The next question is whether these differences are reliable from year to year. That is, if Johnny Damon swung three percent more during the day than at night in 2009, then would we find (roughly) the same split going back a few years? To answer this question, I found the splits for all players who met the 50 PA both at night and during the day in a season from 2006-2009. I found the intra-class correlation (AR(1) covariance matrix, for the initiated) for the change rates for each of these measures over the four years. For those who aren’t familiar, intra-class correlation is kinda like a year-to-year correlation (and you can read it the same way)—it’s just that it incorporates more than two data points.
And here’s where things fall apart. The splits on both measures fell below an ICC of .05. To put that in some perspective, BABIP for pitchers has a better ICC. So, if a player makes better contact during the day than at night in 2007, that’s interesting as a historical truth, but it has almost no predictive power as to what’s going to happen in 2008. Taylor Teagarden and Darnell McDonald are not really vampires. They just happened to have a season in 2009 where they had some weird splits. It was chance.
These findings call into question the use of platoon splits for anything other than as fodder for factoids. If, given stats that are super-reliable (as swing and contact are) that can be linked directly to the variable under study (day vs. night) by logic, there’s no reliably replicable split difference, then what hope is there for much less reliable measures which involve a great deal of luck?

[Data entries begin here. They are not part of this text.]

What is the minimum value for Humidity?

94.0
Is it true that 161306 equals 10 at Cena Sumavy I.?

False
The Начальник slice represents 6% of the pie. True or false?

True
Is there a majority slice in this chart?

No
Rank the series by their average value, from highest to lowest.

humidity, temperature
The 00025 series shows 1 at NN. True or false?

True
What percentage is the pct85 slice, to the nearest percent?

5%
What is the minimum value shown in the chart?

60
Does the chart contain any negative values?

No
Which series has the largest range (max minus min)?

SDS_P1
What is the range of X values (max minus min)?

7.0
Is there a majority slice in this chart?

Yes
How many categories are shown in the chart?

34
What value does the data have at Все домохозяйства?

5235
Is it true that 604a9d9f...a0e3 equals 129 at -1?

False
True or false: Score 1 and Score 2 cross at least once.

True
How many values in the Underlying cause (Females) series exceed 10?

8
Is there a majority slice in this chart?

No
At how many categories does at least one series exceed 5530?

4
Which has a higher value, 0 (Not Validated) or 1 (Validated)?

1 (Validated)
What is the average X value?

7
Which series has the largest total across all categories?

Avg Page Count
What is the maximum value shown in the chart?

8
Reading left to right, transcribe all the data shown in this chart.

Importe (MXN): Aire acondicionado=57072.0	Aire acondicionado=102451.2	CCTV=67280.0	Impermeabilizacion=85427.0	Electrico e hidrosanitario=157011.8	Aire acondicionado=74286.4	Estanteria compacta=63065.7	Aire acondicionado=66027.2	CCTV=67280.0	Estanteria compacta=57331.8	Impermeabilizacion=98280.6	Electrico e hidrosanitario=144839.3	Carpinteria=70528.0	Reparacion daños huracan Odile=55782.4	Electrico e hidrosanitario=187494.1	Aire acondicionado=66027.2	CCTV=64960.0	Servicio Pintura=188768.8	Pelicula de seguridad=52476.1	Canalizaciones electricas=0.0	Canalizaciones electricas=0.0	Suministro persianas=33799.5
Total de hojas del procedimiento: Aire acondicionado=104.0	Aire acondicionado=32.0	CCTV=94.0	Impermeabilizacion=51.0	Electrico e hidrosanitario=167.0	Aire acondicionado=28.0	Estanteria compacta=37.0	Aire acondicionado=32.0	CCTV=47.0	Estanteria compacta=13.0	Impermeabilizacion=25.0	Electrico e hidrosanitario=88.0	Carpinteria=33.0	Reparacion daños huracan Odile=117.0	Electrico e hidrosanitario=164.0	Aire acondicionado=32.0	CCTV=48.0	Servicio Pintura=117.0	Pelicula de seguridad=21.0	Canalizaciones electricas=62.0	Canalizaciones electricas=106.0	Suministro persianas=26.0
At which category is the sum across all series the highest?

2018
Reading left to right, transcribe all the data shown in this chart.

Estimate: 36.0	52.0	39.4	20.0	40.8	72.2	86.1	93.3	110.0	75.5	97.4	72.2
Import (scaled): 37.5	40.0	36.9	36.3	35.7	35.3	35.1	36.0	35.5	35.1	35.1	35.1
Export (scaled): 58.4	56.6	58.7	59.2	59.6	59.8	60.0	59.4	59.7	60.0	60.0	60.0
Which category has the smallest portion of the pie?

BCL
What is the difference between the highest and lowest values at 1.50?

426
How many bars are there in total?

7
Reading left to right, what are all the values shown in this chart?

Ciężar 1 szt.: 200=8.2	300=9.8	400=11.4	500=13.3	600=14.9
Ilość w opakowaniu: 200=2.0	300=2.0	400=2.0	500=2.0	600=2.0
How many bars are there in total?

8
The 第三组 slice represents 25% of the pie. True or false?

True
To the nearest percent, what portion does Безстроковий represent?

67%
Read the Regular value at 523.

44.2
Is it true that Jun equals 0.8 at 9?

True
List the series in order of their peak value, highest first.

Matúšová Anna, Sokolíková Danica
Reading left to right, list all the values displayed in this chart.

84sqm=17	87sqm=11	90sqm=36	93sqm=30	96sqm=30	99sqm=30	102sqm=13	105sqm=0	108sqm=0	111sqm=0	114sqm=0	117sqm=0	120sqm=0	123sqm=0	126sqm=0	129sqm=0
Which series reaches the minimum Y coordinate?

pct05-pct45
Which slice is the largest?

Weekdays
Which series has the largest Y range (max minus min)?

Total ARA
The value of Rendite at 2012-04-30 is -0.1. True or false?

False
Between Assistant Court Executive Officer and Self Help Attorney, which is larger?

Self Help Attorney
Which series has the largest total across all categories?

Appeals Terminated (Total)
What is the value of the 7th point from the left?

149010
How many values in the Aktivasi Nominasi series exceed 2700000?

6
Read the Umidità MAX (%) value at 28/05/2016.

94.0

This isn’t to say that there are no effects of sleep deprivation, or that there aren’t things that directly influence performance during the day vs. performance at night. It’s just that looking at performance splits isn’t the way to do it. Pulling the effects of sleep out, assuming that they are there (and I do believe that they are), is going to need a whole new framework for looking at the issue. Sleep deprivation is not as simple as "sleep bad one night, do bad the next day." Plenty of people have pulled all-nighters before a test and done OK on it, and in general, people can usually fight off one bad night of sleep. But two nights in a row is different. Plus, the effects are cumulative, so the effects might become more pronounced as the season wears on. Most sabermetric research treats plate appearances in September the same as a plate appearance in May. An enterprising researcher might wish to move toward research and statistical tools that can account for this time differential, because… well, that’s how the human body actually works. What I hope is apparent this time is that there’s a good deal of work to be done in understanding the effects of context and situation on a player, but that it will take some new thinking to even begin to think about how to frame the problem, much less solve it. Earlier in this article, I said that things like day/night splits were nothing new in baseball. Maybe that’s the problem.